[Start]

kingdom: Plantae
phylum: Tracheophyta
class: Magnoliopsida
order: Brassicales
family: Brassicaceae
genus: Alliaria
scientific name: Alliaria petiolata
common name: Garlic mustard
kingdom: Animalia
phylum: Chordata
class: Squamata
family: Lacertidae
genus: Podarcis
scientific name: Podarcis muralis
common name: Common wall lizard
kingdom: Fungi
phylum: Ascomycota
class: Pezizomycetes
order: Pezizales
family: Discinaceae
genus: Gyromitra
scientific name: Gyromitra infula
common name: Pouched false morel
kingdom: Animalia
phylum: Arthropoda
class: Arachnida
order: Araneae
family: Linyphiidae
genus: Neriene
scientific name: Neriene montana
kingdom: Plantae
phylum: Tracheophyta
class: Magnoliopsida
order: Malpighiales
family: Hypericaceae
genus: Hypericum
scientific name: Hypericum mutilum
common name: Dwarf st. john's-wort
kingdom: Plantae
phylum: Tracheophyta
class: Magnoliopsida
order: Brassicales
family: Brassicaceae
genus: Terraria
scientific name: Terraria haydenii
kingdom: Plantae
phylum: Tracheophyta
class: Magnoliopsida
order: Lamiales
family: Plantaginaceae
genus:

[End]

Find every line in the records that contains the string "name", treating uppercase and lowercase as different, and copy each of those lines.

● **Exercise output**:
scientific name: Alliaria petiolata
common name: Garlic mustard
scientific name: Podarcis muralis
common name: Common wall lizard
scientific name: Gyromitra infula
common name: Pouched false morel
scientific name: Neriene montana
scientific name: Hypericum mutilum
common name: Dwarf st. john's-wort
scientific name: Terraria haydenii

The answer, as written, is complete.